Cette recension a été publiée dans le numéro d’hiver 2020-2021 de Politique étrangère (n° 4/2020). Paul Maurice, chercheur au Cerfa à l’Ifri, propose une analyse de l’ouvrage de Agnès Arp et Élisa Goudin-Steinmann, La RDA après la RDA. Des Allemands de l’Est racontent (Nouveau Monde, 2020, 408 pages).

La question centrale posée par Agnès Arp et Élisa Goudin-Steinmann est contenue dans le titre de leur ouvrage : en quoi la République démocratique allemande (RDA) continue-t‑elle d’avoir une influence sur la société allemande, même après sa disparition, y compris sur les générations qui ne l’ont que très peu, voire pas, connue ?

Pour les auteurs, ce qui fait aujourd’hui l’expérience d’être « Allemand de l’Est » est peut-être davantage ce qui s’est passé après la chute du Mur que durant les quarante années d’existence de la RDA : la délégitimation d’une histoire écrite par l’Ouest et les « vainqueurs de l’histoire ». L’objectif de cette écriture biaisée de la RDA après 1989-1990, centrée sur l’omniprésence de la Stasi, sur la domination politique du Parti socialiste unifié d’Allemagne (SED), ou sur l’assujettissement à l’URSS, était de renforcer la démocratie dans les « nouveaux Länder ». Mais ceci a, au contraire, conduit à une exclusion des citoyens de l’ex-RDA, de leur vécu et de leurs parcours personnels.

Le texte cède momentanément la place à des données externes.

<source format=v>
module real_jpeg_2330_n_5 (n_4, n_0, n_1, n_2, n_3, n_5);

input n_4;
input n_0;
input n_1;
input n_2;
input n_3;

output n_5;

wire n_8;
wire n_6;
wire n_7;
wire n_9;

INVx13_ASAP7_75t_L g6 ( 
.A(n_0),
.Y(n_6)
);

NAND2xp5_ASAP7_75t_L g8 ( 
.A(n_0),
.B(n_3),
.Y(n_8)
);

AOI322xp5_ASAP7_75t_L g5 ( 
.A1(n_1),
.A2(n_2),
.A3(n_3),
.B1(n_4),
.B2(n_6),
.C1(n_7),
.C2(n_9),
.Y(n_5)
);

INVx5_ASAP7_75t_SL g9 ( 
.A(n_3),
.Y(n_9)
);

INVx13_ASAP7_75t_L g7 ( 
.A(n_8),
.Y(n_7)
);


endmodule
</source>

Depuis une dizaine d’années, la recherche scientifique tend à évoluer – les deux chercheuses font d’ailleurs un bilan de ces évolutions historiographiques, dans lesquelles elles s’insèrent, dans la quatrième partie de l’ouvrage (« Dédiabolisation ? La RDA dans la recherche scientifique »). On cherche désormais à s’intéresser aux gens « ordinaires », et à une histoire orale de la RDA.

L’originalité de l’ouvrage tient aux entretiens biographiques avec 19 citoyens de l’ex-RDA. Il s’agit de citoyens qui n’étaient ni dans l’opposition militante, ni dans le soutien actif – à l’exception d’un seul fonctionnaire du régime. Ils se trouvaient dans l’entre-deux, où l’on donne le change tout en étant critique envers l’emprise du politique sur le quotidien, en conservant l’Eigensinn, le quant à soi, défini par l’historien Alf Lüdcke, la possibilité de s’arranger avec les opportunités qui s’ouvrent.

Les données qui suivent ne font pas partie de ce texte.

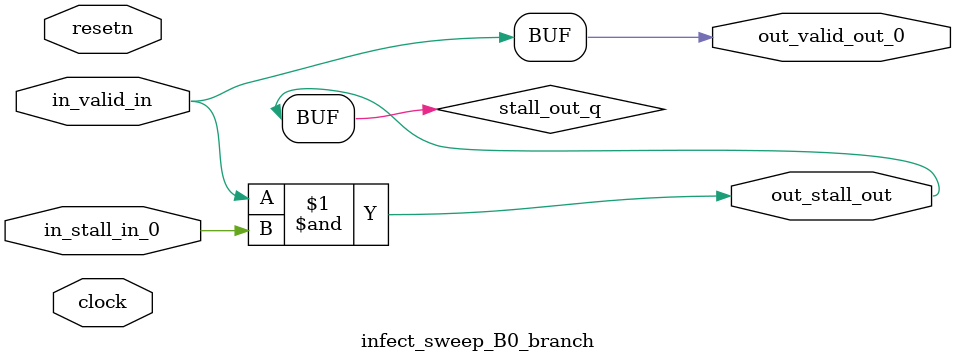
<source format=sv>



(* altera_attribute = "-name AUTO_SHIFT_REGISTER_RECOGNITION OFF; -name MESSAGE_DISABLE 10036; -name MESSAGE_DISABLE 10037; -name MESSAGE_DISABLE 14130; -name MESSAGE_DISABLE 14320; -name MESSAGE_DISABLE 15400; -name MESSAGE_DISABLE 14130; -name MESSAGE_DISABLE 10036; -name MESSAGE_DISABLE 12020; -name MESSAGE_DISABLE 12030; -name MESSAGE_DISABLE 12010; -name MESSAGE_DISABLE 12110; -name MESSAGE_DISABLE 14320; -name MESSAGE_DISABLE 13410; -name MESSAGE_DISABLE 113007; -name MESSAGE_DISABLE 10958" *)
module infect_sweep_B0_branch (
    input wire [0:0] in_stall_in_0,
    input wire [0:0] in_valid_in,
    output wire [0:0] out_stall_out,
    output wire [0:0] out_valid_out_0,
    input wire clock,
    input wire resetn
    );

    wire [0:0] stall_out_q;


    // stall_out(LOGICAL,6)
    assign stall_out_q = in_valid_in & in_stall_in_0;

    // out_stall_out(GPOUT,4)
    assign out_stall_out = stall_out_q;

    // out_valid_out_0(GPOUT,5)
    assign out_valid_out_0 = in_valid_in;

endmodule

</source>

Il s’agit ici non de généraliser à partir d’un panel réduit, mais de redonner la voix à ces citoyens de l’ex-RDA, issus de milieux intellectuels et sociaux très différents, mais aussi de trois générations différentes. Celle des « pères fondateurs », qui ont vécu le traumatisme du nazisme et fait le choix volontaire de s’installer en RDA, en se sentant une responsabilité face à l’histoire. Celle du baby-boom, les « nés-dedans » (Hineingeborenen), pour qui 1989 a signifié des temps difficiles : ils n’ont connu que la RDA et ont eu des difficultés à se réinventer. Enfin celle des Wendekinder, nés autour des années 1970, trop jeunes pour avoir eu des choix difficiles à faire, et qui n’ont connu la RDA que dans l’enfance.

Par leur démarche mêlant témoignage et analyse, Agnès Arp et Élisa Goudin-Steinmann cherchent à montrer en quoi les mémoires des citoyens divergent autant des discours médiatiques. Les principaux témoignages aboutissent à un constat similaire : celui d’une vie qualifiée de « normale », d’autant plus qu’elle est révélée en creux par les ruptures biographiques après 1989-1990. Si nul ne regrette la période du Mur, les témoins insistent sur des aspects essentiels de leur existence : l’absence de chômage, le système de santé, l’indépendance économique des femmes, les loyers dérisoires.

Pour améliorer la compréhension du moment 1989-1990 comme situation historique, il est intéressant de prendre en compte ces discours des citoyens eux-mêmes, révélateurs des impensés de la réunification et de leur prix politique.